How to read a check-in in ninety seconds
You do not need to study these. Scan in this order. First the self-ratings, for the trend. Then the obstacle, because that is your session's agenda. Then the habit numbers, to see what is holding and what is slipping. Wins and the focus tell you how your client sees themselves right now, and the question gets answered in the session or in a quick reply beforehand.
Jot a line or two of your own after each session while it is fresh, so next week's check-in reads against last week's notes. If you want a simple structure for those private notes, session notes for cash-pay nutrition work covers one that takes about a minute.
A few things that keep it working
- Keep it short. Two minutes, not ten. The moment the check-in feels like a chore, adherence drops and you lose the very data you wanted.
- Read it before the session, not during. Reading it live wastes the time you are both there for and undoes the main benefit.
- Close the loop. Reference something from the check-in in the first few minutes. It shows you read it, and it makes the next one more honest.
- Let a skipped week be information. When someone stops filling it in, that usually means the week was hard, not that they stopped caring. Ask gently and find out.
Keep it inside your scope
A check-in is a coaching and accountability tool, not a clinical assessment. If a client reports something that belongs with a doctor, a registered dietitian, or a therapist, say so plainly and refer out. Do not use the self-ratings to diagnose or treat anything, and do not store them as if they were a medical record. Cash-pay wellness coaching works best when the line around what you do is clear to both of you.

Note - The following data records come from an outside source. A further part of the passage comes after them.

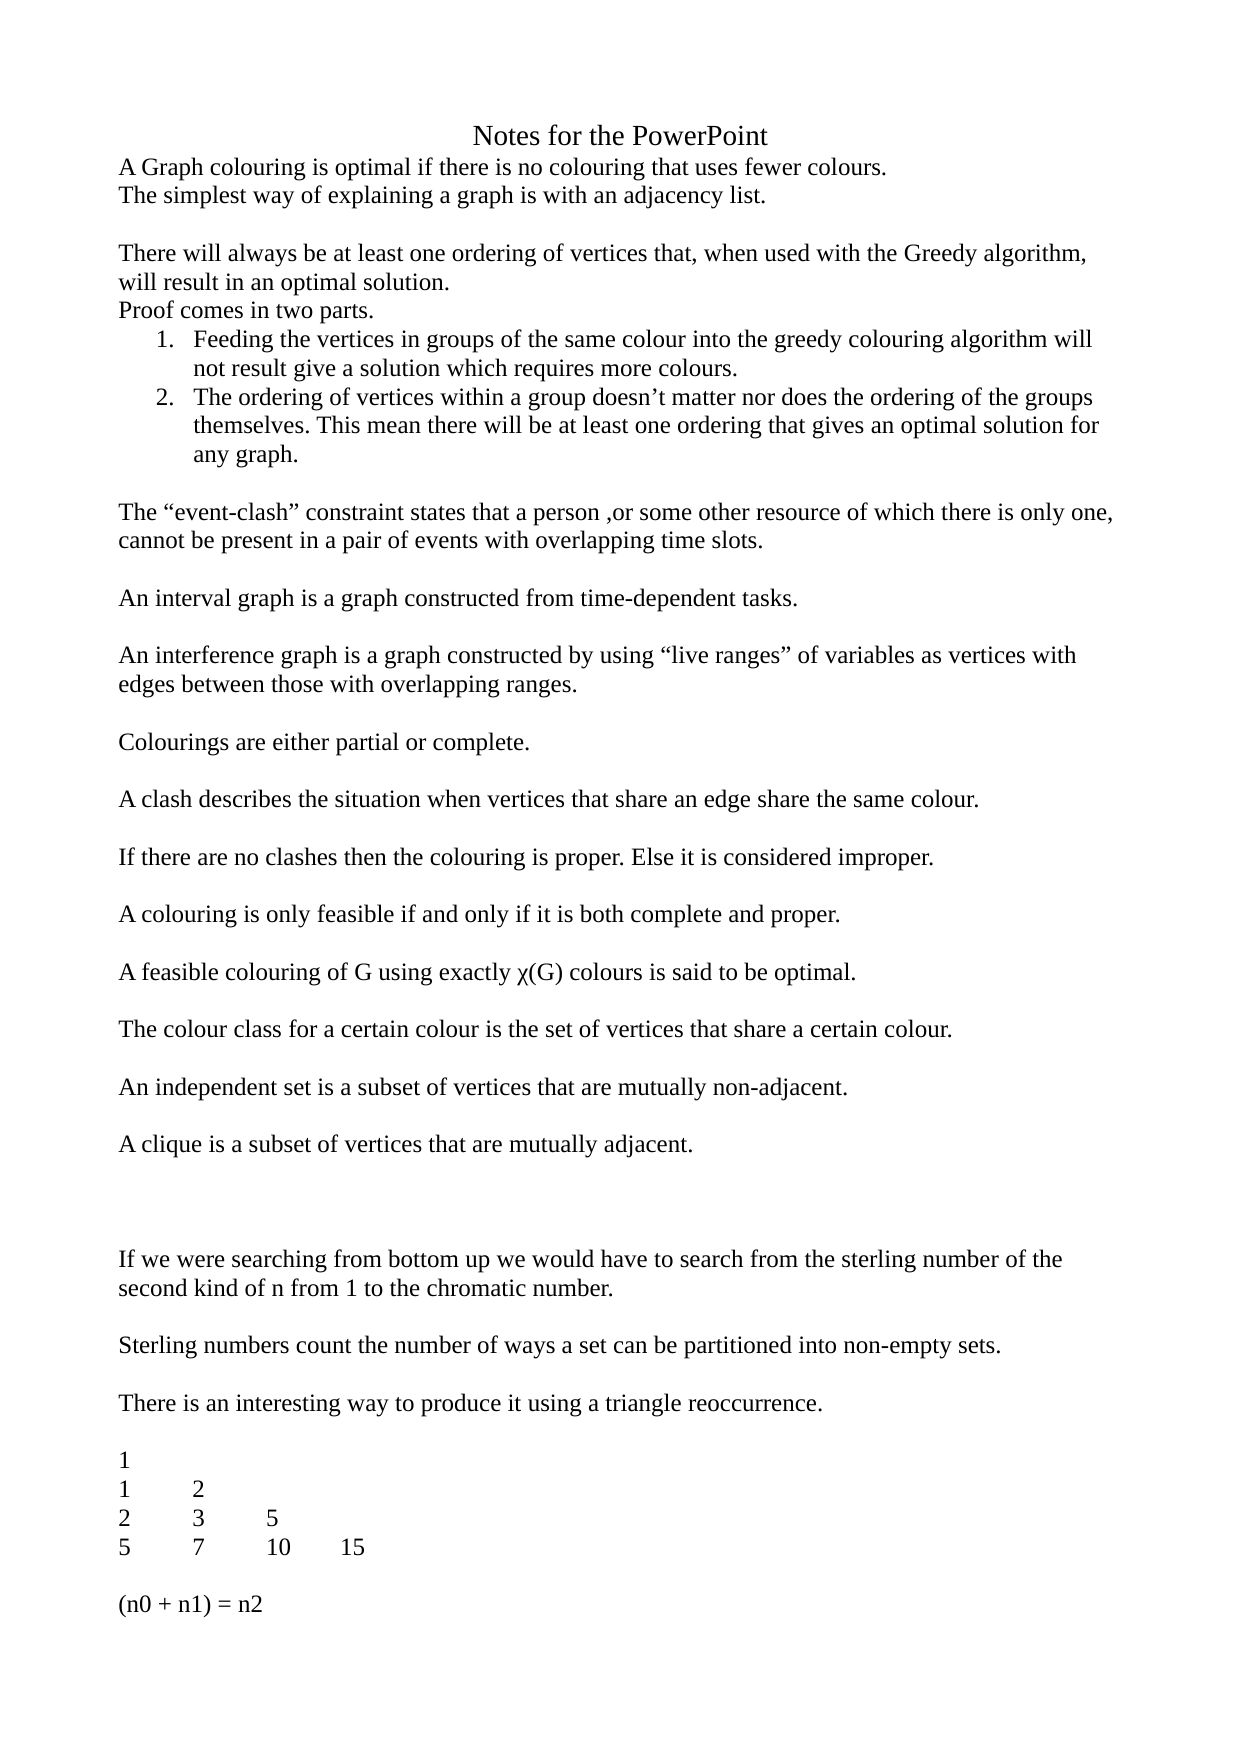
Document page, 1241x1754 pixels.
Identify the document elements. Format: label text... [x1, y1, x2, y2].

text A colouring is only feasible if and only if it is both complete and proper. [118, 899, 1122, 928]
text 1 2 [118, 1474, 1122, 1503]
text Sterling numbers count the number of ways a set can be partitioned into non-empty sets. [118, 1330, 1122, 1359]
text A clique is a subset of vertices that are mutually adjacent. [118, 1129, 1122, 1158]
text 1 [118, 1445, 1122, 1474]
text There is an interesting way to produce it using a triangle reoccurrence. [118, 1388, 1122, 1417]
text The colour class for a certain colour is the set of vertices that share a certain colour. [118, 1014, 1122, 1043]
text Proof comes in two parts. [118, 295, 1122, 324]
text There will always be at least one ordering of vertices that, when used with the Greedy algorithm, will result in an optimal solution. [118, 238, 1122, 295]
text A Graph colouring is optimal if there is no colouring that uses fewer colours. [118, 152, 1122, 180]
text If we were searching from bottom up we would have to search from the sterling number of the second kind of n from 1 to the chromatic number. [118, 1244, 1122, 1302]
list The ordering of vertices within a group doesn’t matter nor does the ordering of the groups themselves. This mean there will be at least one ordering that gives an optimal solution for any graph. [156, 382, 1122, 468]
text 5 7 10 15 [118, 1532, 1122, 1560]
text A clash describes the situation when vertices that share an edge share the same colour. [118, 784, 1122, 813]
text The “event-clash” constraint states that a person ,or some other resource of which there is only one, cannot be present in a pair of events with overlapping time slots. [118, 497, 1122, 554]
text An interval graph is a graph constructed from time-dependent tasks. [118, 583, 1122, 612]
text Notes for the PowerPoint [118, 118, 1122, 152]
text If there are no clashes then the colouring is proper. Else it is considered improper. [118, 842, 1122, 870]
text Colourings are either partial or complete. [118, 727, 1122, 755]
text An independent set is a subset of vertices that are mutually non-adjacent. [118, 1072, 1122, 1100]
text The simplest way of explaining a graph is with an adjacency list. [118, 180, 1122, 209]
text A feasible colouring of G using exactly χ(G) colours is said to be optimal. [118, 957, 1122, 985]
text (n0 + n1) = n2 [118, 1589, 1122, 1618]
list Feeding the vertices in groups of the same colour into the greedy colouring algorithm will not result give a solution which requires more colours. [156, 324, 1122, 382]
text 2 3 5 [118, 1503, 1122, 1532]
text An interference graph is a graph constructed by using “live ranges” of variables as vertices with edges between those with overlapping ranges. [118, 640, 1122, 698]
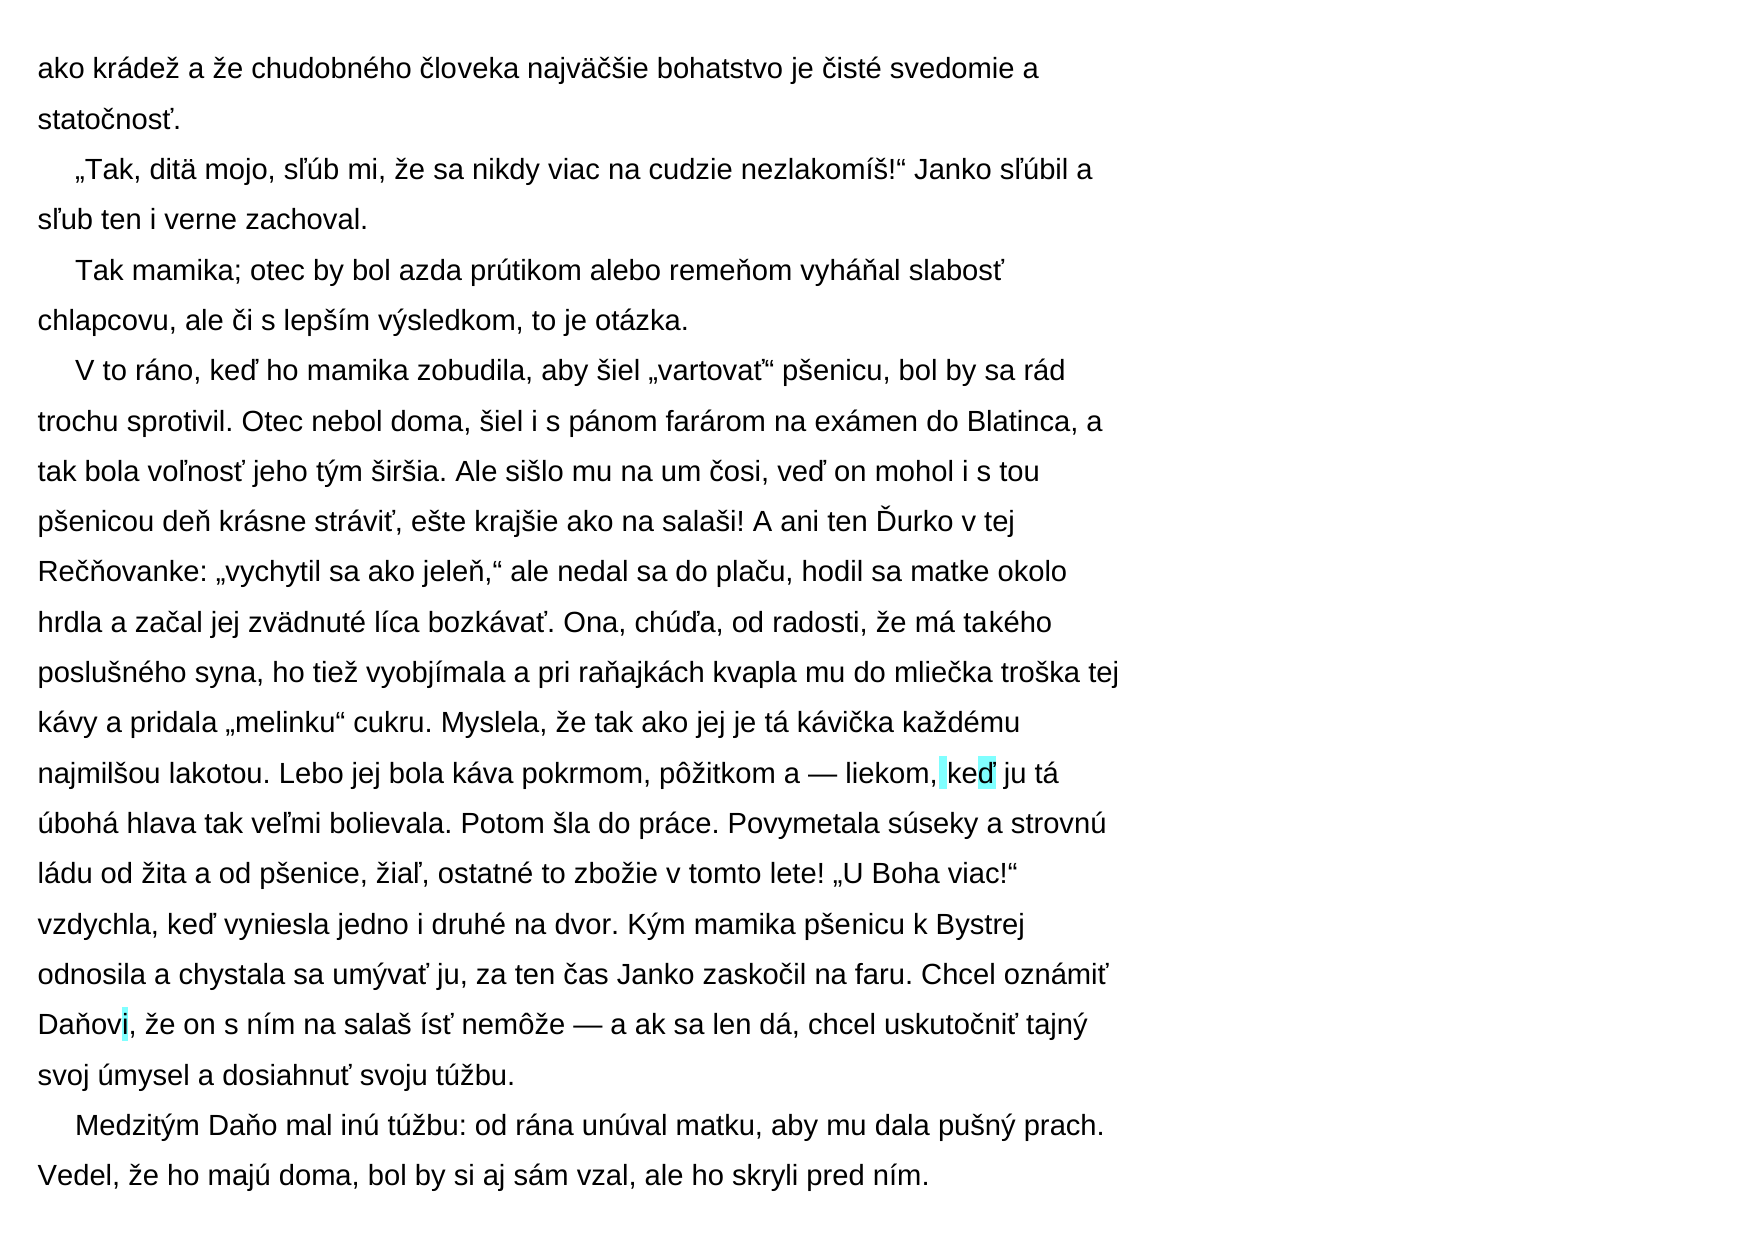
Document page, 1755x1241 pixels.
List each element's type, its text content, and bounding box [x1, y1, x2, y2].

text V to ráno, keď ho mamika zobudila, aby šiel „vartovať“ pšenicu, bol by sa rád trochu sprotivil. Otec nebol doma, šiel i s pánom farárom na exámen do Blatinca, a tak bola voľnosť jeho tým širšia. Ale sišlo mu na um čosi, veď on mohol i s tou pšenicou deň krásne stráviť, ešte krajšie ako na salaši! A ani ten Ďurko v tej Rečňovanke: „vychytil sa ako jeleň,“ ale nedal sa do plaču, hodil sa matke okolo hrdla a začal jej zvädnuté líca bozkávať. Ona, chúďa, od radosti, že má ta­kého poslušného syna, ho tiež vyobjímala a pri raňajkách kvapla mu do mliečka troška tej kávy a pridala „melinku“ cukru. Myslela, že tak ako jej je tá kávička každému najmilšou lakotou. Lebo jej bola káva pokrmom, pôžitkom a — liekom, keď ju tá úbohá hlava tak veľmi bolievala. Potom šla do práce. Povymetala súseky a strovnú ládu od žita a od pšenice, žiaľ, ostatné to zbožie v tomto lete! „U Boha viac!“ vzdychla, keď vy­niesla jedno i druhé na dvor. Kým mamika pše­nicu k Bystrej odnosila a chystala sa umývať ju, za ten čas Janko zaskočil na faru. Chcel oznámiť Daňovi, že on s ním na salaš ísť nemôže — a ak sa len dá, chcel uskutočniť tajný svoj úmysel a do­siahnuť svoju túžbu. [37, 353, 1130, 1091]
text Medzitým Daňo mal inú túžbu: od rána unúval matku, aby mu dala pušný prach. Vedel, že ho majú doma, bol by si aj sám vzal, ale ho skryli pred ním. [37, 1108, 1130, 1192]
text „Tak, ditä mojo, sľúb mi, že sa nikdy viac na cudzie nezlakomíš!“ Janko sľúbil a sľub ten i verne zachoval. [37, 152, 1130, 236]
text Tak mamika; otec by bol azda prútikom alebo remeňom vyháňal slabosť chlapcovu, ale či s lep­ším výsledkom, to je otázka. [37, 253, 1130, 336]
text ako krádež a že chudobného člo­veka najväčšie bohatstvo je čisté svedomie a statočnosť. [37, 51, 1130, 135]
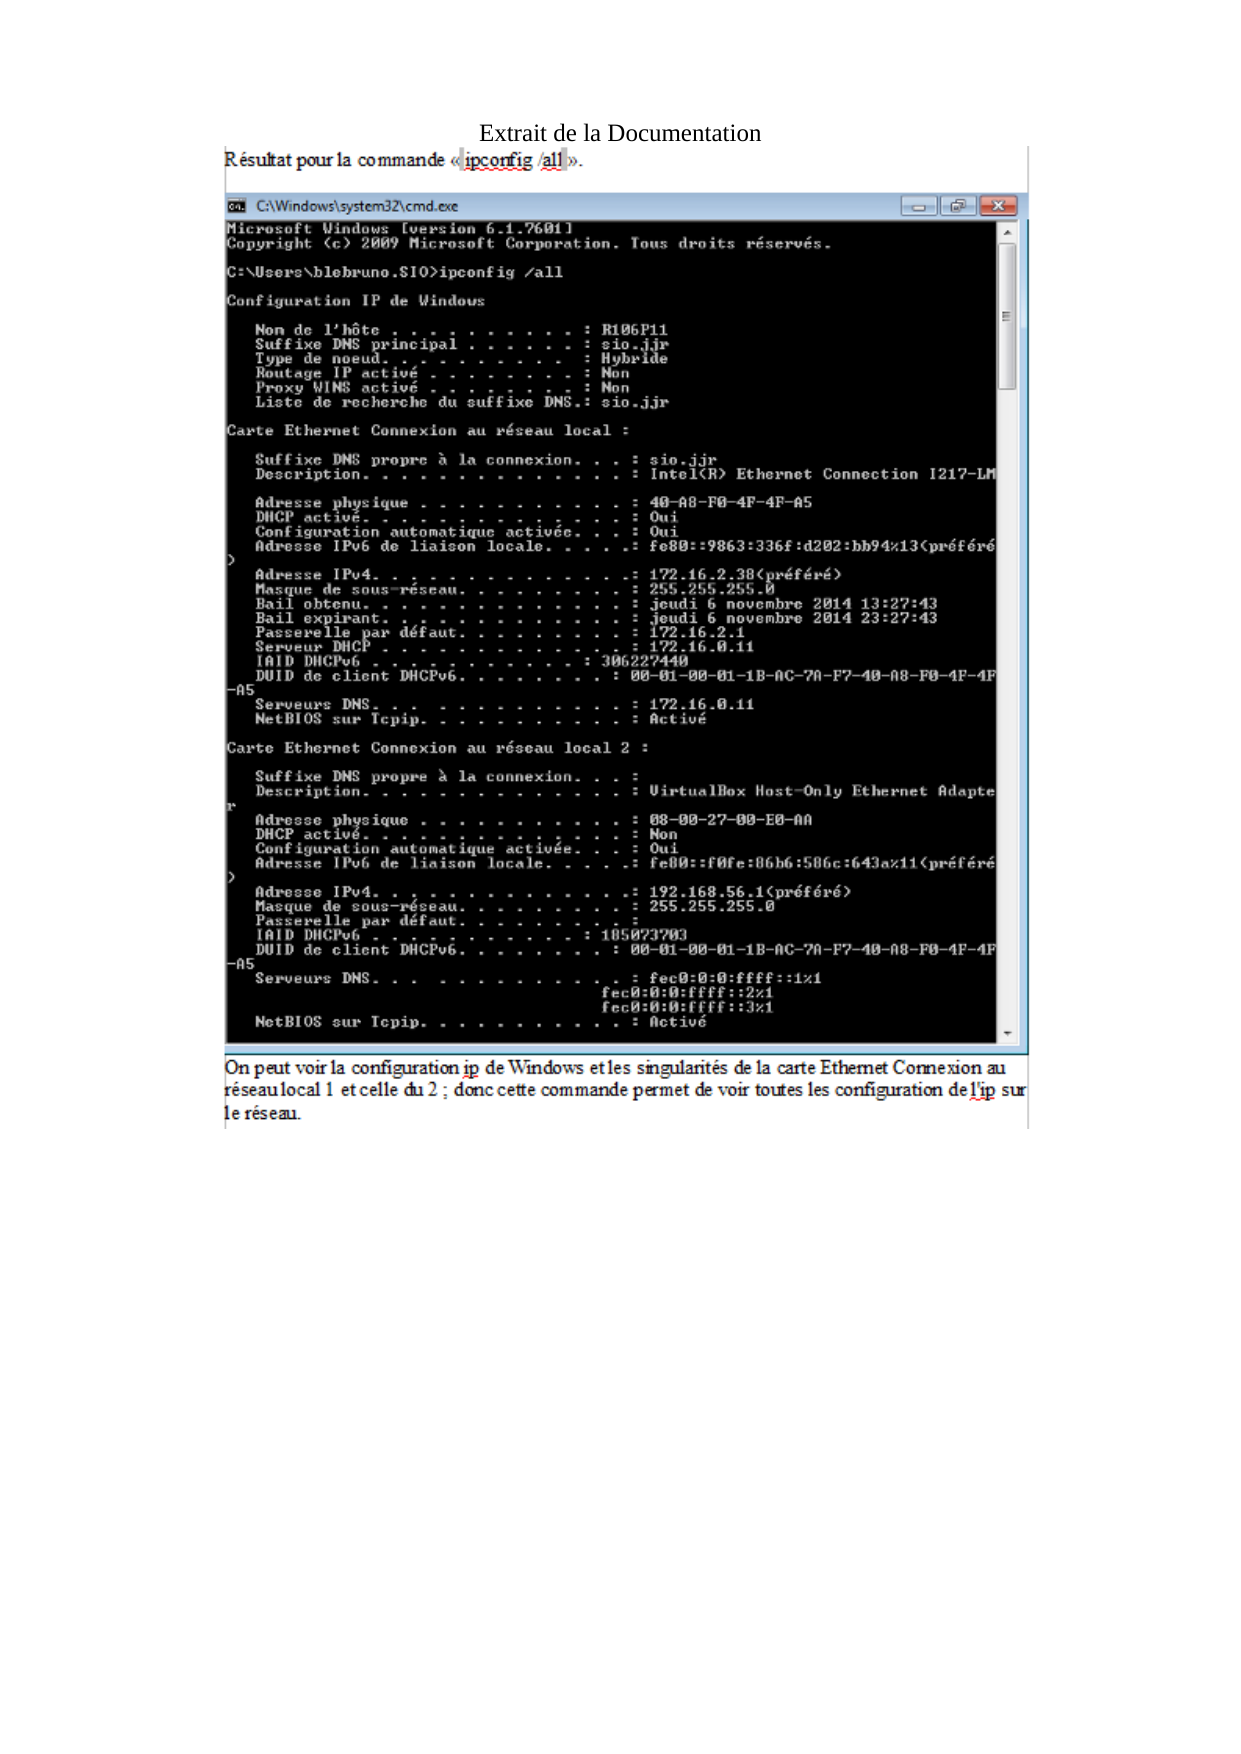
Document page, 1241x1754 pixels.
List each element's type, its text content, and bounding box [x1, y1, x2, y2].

text Extrait de la Documentation [118, 118, 1122, 147]
picture [203, 146, 1037, 1129]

None of this needs software. A shared doc and a calendar reminder will carry you a long way, and plenty of good coaches run entirely on that. If you would rather your clients answered the same few questions in one place, and you saw the trail without chasing it, that is the sort of thing a quiet client portal is for. You keep 100% of what you earn, and Slide Practice stays out of your client payments; it just holds the record so you can coach. The six questions above are what matter, with or without it.
Common questions
What should a health coach check-in template include?
Six fields cover most of what you need: wins since the last session, habit adherence counted in days out of seven, a one-to-five self-rating of energy, sleep, and mood, the single biggest obstacle of the week, a focus for the coming week, and one question for the coach. That keeps it honest and short enough that clients actually complete it.
How often should clients fill out a check-in?
Weekly suits new clients and big habit changes because it holds momentum. Every other week suits steady clients and maintenance phases, and it stops the check-in feeling like surveillance. A common pattern is weekly for the first month, then a move to biweekly once habits hold.
Is a coaching check-in a medical record?
No. For non-clinical, cash-pay wellness and nutrition coaching, a check-in is a coaching and accountability tool, not a clinical assessment or a medical record. Use it to spot patterns and keep clients engaged, and refer out to a doctor, registered dietitian, or therapist when something falls outside your scope.
How long should a client spend on a check-in?
About two minutes. If it starts to feel like homework, adherence drops and you lose the data you wanted. Keep the questions the same each week and change only the specific habits you are tracking, so the trend stays readable over time.
How do you read a check-in quickly before a session?
Scan in order: the self-ratings for the trend, then the biggest obstacle since that sets the session agenda, then the habit numbers to see what is holding and what is slipping. Wins and the client's chosen focus tell you how they see themselves right now, and the parked question gets answered in the session or a quick reply.